Get your access token for openHAB MercedesMe Binding
Start Authorization

may there are more changes at MercedsMe?

weymann · June 6, 2023, 11:16am

Yes, still something missing. Till now I missed the migration mentioned here: Mercedes–Benz /developers – The API platform by Mercedes-Benz

I added the required scope yesterday and created new credentials at Mercedes site as requested. In openhab the Secret ID from your Account Bridge needs to be adapted afterwards.

new Auth and Token servers - done
added required scope openid - done
generated new credentials - done

Nevertheless it’s working for one hour and then the update of refresh_token fails with

2023-06-06 12:59:18.869 [ERROR] [oauth2client.internal.OAuthConnector] - grant type refresh_token to URL https://ssoalpha.dvb.corpinter.net/v1/token failed with HTTP response code 502
2023-06-06 12:59:18.879 [WARN ] [desme.internal.server.CallbackServer] - Exception getting token Bad http response, http code 502

~~I’ve written the Mercedes Developer Platform if they have an explanation.~~
Problem is known on Mercedes site - they’re working on it

connie · June 7, 2023, 6:51am

thanks for the update.
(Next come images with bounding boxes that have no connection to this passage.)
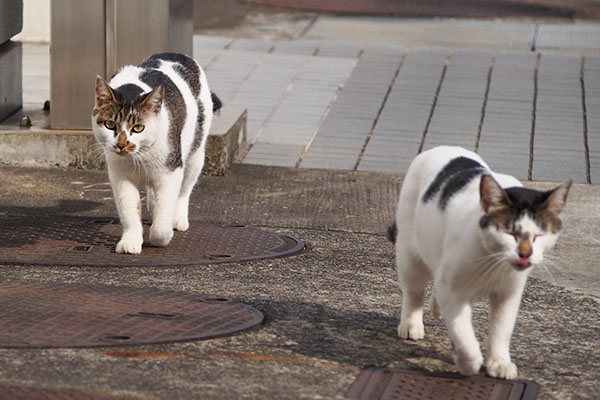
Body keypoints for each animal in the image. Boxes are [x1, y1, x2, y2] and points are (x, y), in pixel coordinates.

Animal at [92, 52, 224, 253]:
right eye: (109, 125)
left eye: (138, 128)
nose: (122, 144)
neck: (139, 157)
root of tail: (177, 54)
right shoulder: (121, 176)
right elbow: (129, 212)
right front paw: (131, 241)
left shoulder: (170, 171)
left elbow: (163, 218)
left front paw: (160, 236)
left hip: (195, 154)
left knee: (184, 190)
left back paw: (178, 218)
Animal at [390, 145, 572, 380]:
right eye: (509, 232)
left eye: (539, 235)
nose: (525, 254)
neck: (493, 260)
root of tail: (440, 147)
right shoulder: (454, 292)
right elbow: (463, 335)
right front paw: (468, 363)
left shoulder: (508, 294)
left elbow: (501, 330)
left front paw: (499, 362)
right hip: (410, 255)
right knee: (413, 292)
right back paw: (411, 324)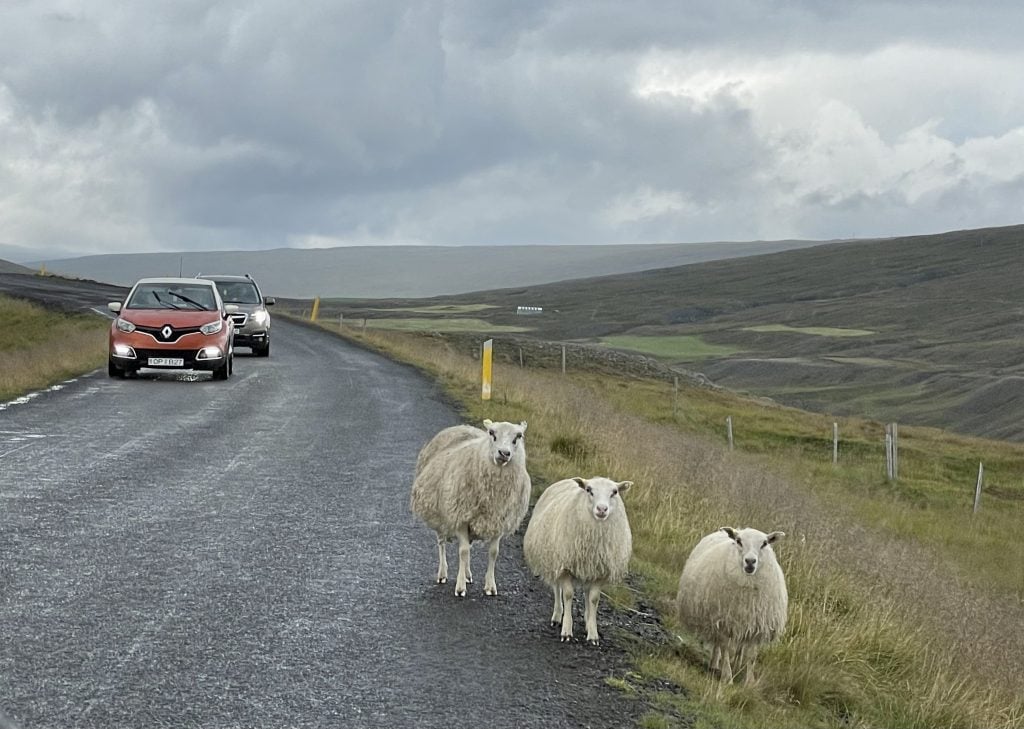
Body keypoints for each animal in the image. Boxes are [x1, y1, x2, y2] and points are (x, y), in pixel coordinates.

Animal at [409, 417, 532, 593]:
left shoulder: (498, 520)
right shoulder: (460, 516)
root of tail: (460, 427)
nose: (504, 453)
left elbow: (493, 552)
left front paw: (490, 586)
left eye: (518, 436)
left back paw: (467, 574)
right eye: (492, 433)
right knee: (442, 542)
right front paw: (460, 588)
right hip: (440, 512)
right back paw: (442, 573)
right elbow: (463, 551)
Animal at [528, 479, 630, 642]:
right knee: (557, 588)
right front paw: (566, 630)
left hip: (588, 567)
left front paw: (593, 633)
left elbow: (594, 599)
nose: (602, 509)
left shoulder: (599, 571)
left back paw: (587, 620)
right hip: (553, 559)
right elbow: (568, 595)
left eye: (614, 492)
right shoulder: (565, 567)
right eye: (589, 490)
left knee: (587, 594)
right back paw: (557, 616)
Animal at [675, 528, 786, 688]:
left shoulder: (756, 625)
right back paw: (715, 665)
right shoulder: (724, 622)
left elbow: (751, 655)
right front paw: (727, 677)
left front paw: (749, 682)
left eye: (765, 543)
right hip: (716, 619)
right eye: (739, 541)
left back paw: (734, 666)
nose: (750, 561)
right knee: (718, 645)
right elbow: (726, 648)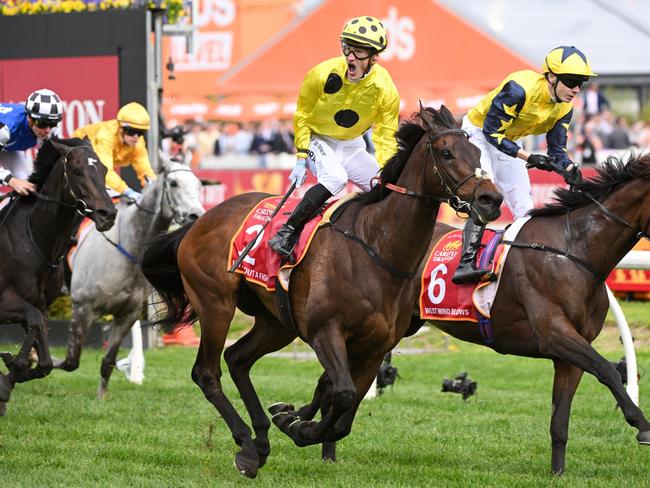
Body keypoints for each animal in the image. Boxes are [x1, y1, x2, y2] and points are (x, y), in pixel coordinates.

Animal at [0, 136, 115, 412]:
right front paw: (6, 380)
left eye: (104, 169)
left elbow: (45, 362)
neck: (34, 240)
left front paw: (10, 371)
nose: (108, 214)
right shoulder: (5, 301)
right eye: (77, 171)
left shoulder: (40, 305)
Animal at [55, 154, 204, 398]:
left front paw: (102, 397)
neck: (126, 246)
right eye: (173, 183)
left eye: (199, 184)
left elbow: (108, 361)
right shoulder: (83, 308)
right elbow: (69, 360)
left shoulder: (127, 314)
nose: (196, 215)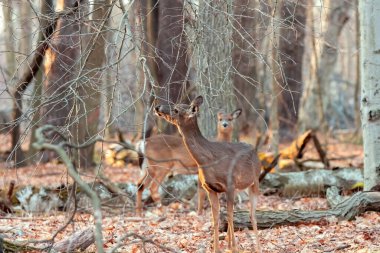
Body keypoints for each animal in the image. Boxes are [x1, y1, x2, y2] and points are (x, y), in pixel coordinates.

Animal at [154, 96, 262, 253]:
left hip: (255, 181)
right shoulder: (210, 188)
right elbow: (215, 218)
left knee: (252, 214)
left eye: (176, 109)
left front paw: (234, 248)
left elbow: (230, 216)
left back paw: (257, 247)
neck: (208, 160)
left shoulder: (230, 184)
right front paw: (218, 248)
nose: (157, 107)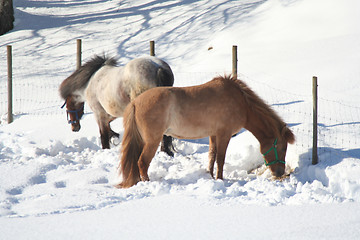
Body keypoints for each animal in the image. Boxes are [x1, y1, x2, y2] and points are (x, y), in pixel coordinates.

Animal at [116, 75, 294, 188]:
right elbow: (220, 159)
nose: (280, 173)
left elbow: (212, 156)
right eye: (282, 147)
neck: (241, 102)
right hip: (152, 141)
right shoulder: (224, 134)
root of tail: (135, 103)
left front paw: (210, 176)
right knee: (142, 162)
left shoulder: (213, 135)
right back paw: (147, 182)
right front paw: (220, 179)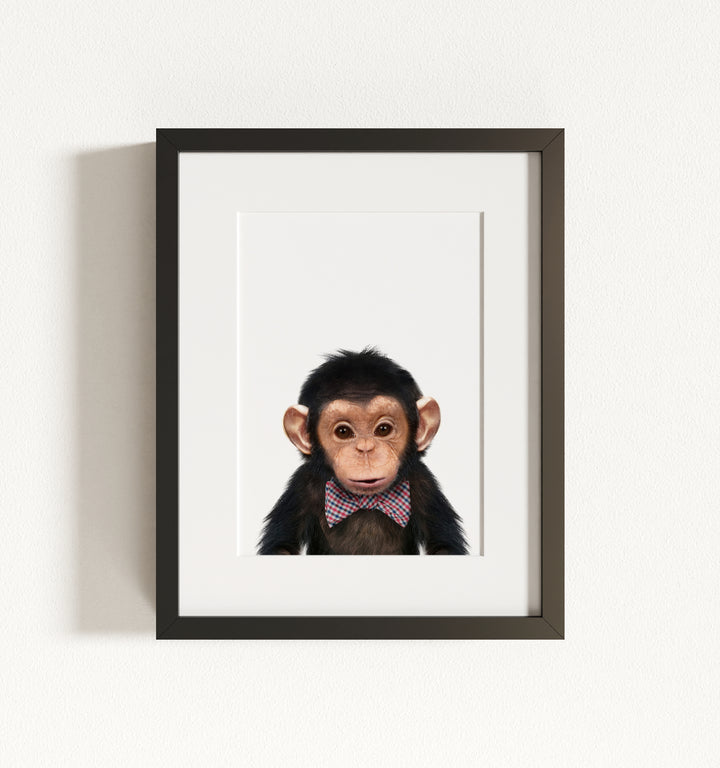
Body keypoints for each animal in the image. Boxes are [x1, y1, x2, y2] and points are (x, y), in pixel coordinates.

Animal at [257, 348, 468, 555]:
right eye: (343, 432)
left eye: (383, 429)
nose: (365, 449)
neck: (366, 500)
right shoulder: (301, 486)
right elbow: (282, 545)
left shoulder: (424, 484)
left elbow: (443, 545)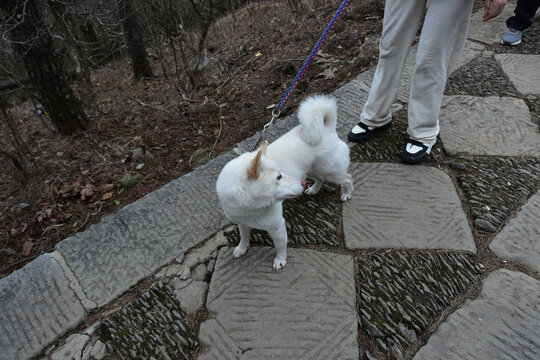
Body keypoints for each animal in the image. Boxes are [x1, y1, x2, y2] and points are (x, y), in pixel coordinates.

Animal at [215, 94, 354, 268]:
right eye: (279, 177)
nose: (303, 183)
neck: (250, 210)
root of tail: (327, 130)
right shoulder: (242, 223)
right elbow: (244, 237)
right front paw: (241, 248)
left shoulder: (277, 227)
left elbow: (280, 246)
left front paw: (280, 260)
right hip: (312, 169)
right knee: (319, 179)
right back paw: (313, 189)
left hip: (331, 172)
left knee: (347, 179)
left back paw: (346, 194)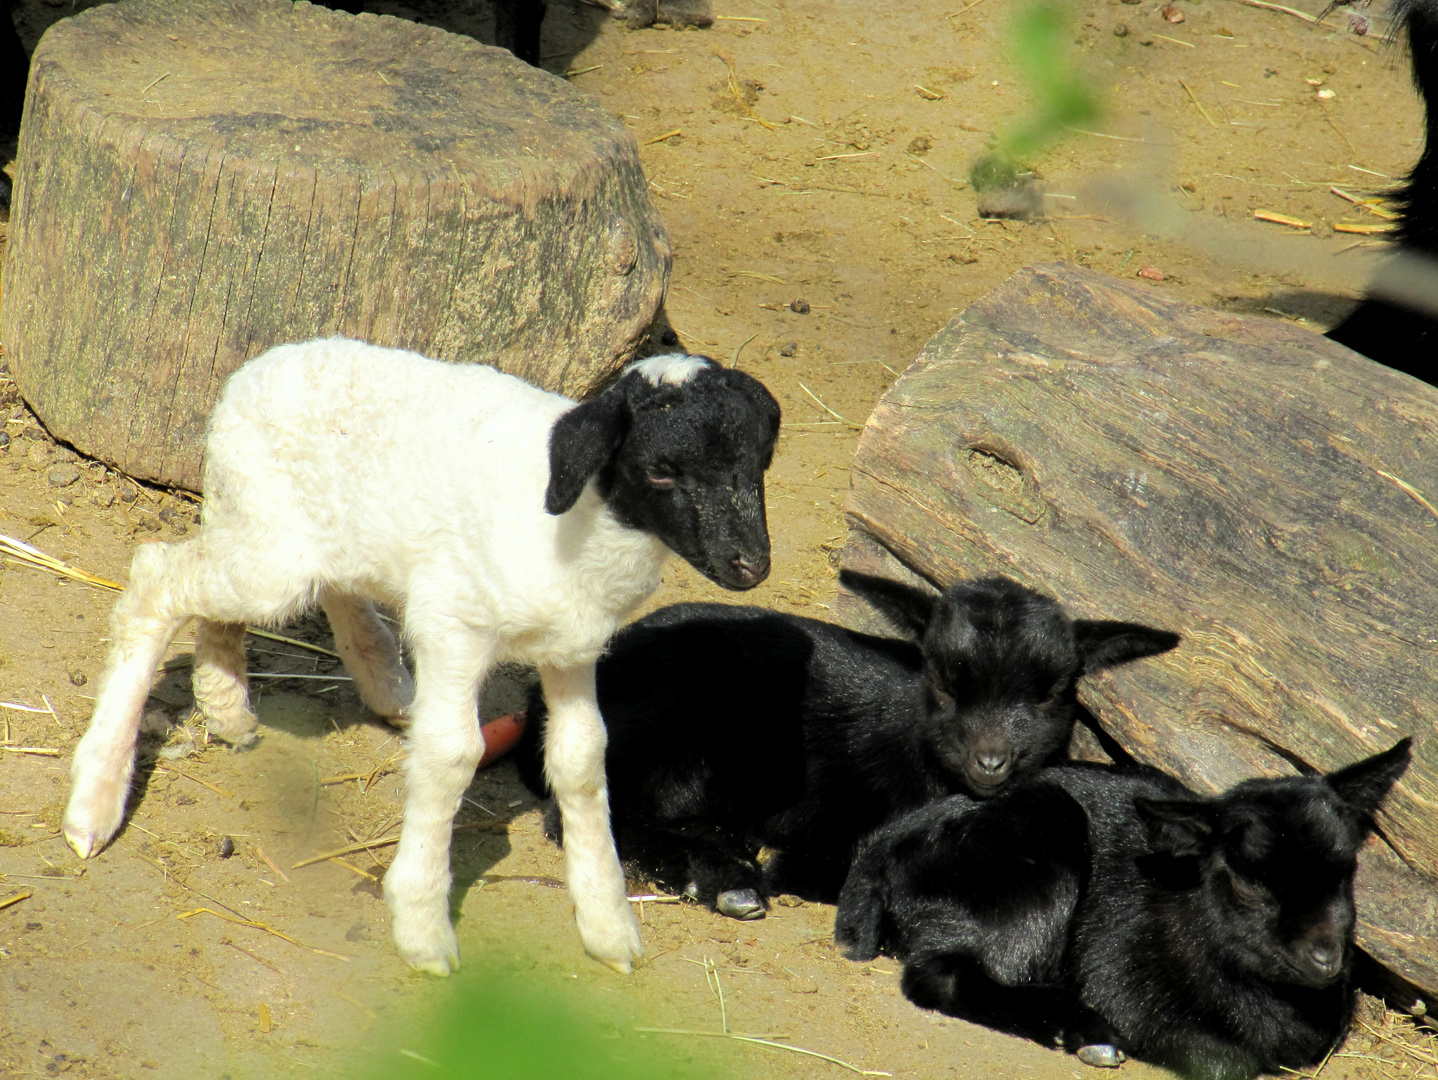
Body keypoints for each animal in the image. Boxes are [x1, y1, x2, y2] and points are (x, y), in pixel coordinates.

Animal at [61, 339, 782, 977]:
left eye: (758, 464)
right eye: (661, 469)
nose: (751, 566)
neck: (575, 521)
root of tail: (250, 373)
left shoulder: (571, 650)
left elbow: (581, 760)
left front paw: (608, 925)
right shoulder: (455, 622)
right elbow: (454, 753)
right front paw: (422, 925)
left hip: (276, 535)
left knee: (290, 595)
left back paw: (241, 707)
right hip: (273, 552)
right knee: (157, 580)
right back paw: (97, 798)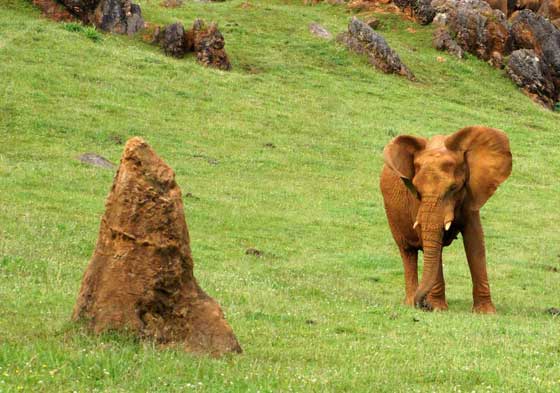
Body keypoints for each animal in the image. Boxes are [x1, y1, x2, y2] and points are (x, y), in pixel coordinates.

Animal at [380, 125, 512, 312]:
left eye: (453, 188)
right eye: (417, 191)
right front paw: (438, 308)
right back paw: (410, 303)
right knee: (408, 252)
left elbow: (475, 241)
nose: (424, 305)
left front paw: (485, 312)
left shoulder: (470, 194)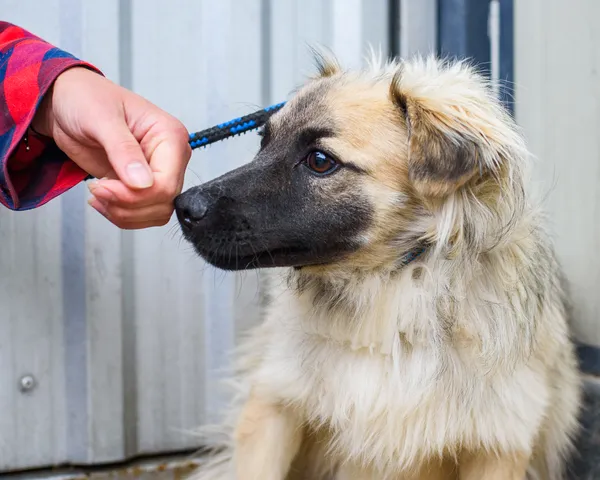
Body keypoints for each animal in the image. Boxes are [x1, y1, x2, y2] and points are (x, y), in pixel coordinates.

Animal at [173, 52, 580, 480]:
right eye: (264, 142)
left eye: (320, 161)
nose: (184, 206)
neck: (390, 291)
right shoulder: (273, 404)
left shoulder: (499, 443)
I just installed the new snapshot (I did the credential part already last year).
Hopefully Mercedes will resolve that issue soon on their side.

connie · June 13, 2023, 1:34pm

after 2 days the issue is back when having both cars active in the binding:
2023-06-13 15:29:00.532 [ERROR] [oauth2client.internal.OAuthConnector] - grant type refresh_token to URL https://ssoalpha.dvb.corpinter.net/v1/token failed with error code invalid_request, description Refresh token is invalid or has already been claimed by another client.

2023-06-13 15:29:00.541 [WARN ] [desme.internal.server.CallbackServer] - Exception getting token null

2023-06-13 15:29:00.998 [ERROR] [oauth2client.internal.OAuthConnector] - grant type refresh_token to URL https://ssoalpha.dvb.corpinter.net/v1/token failed with error code invalid_request, description Refresh token is invalid or has already been claimed by another client.

2023-06-13 15:29:01.004 [WARN ] [desme.internal.server.CallbackServer] - Exception getting token null

connie · June 19, 2023, 7:54am

I have used the latest update of the binding now and it is working since 6 days without issues.
Thanks a lot for the kind and fast support, I really appreciate that!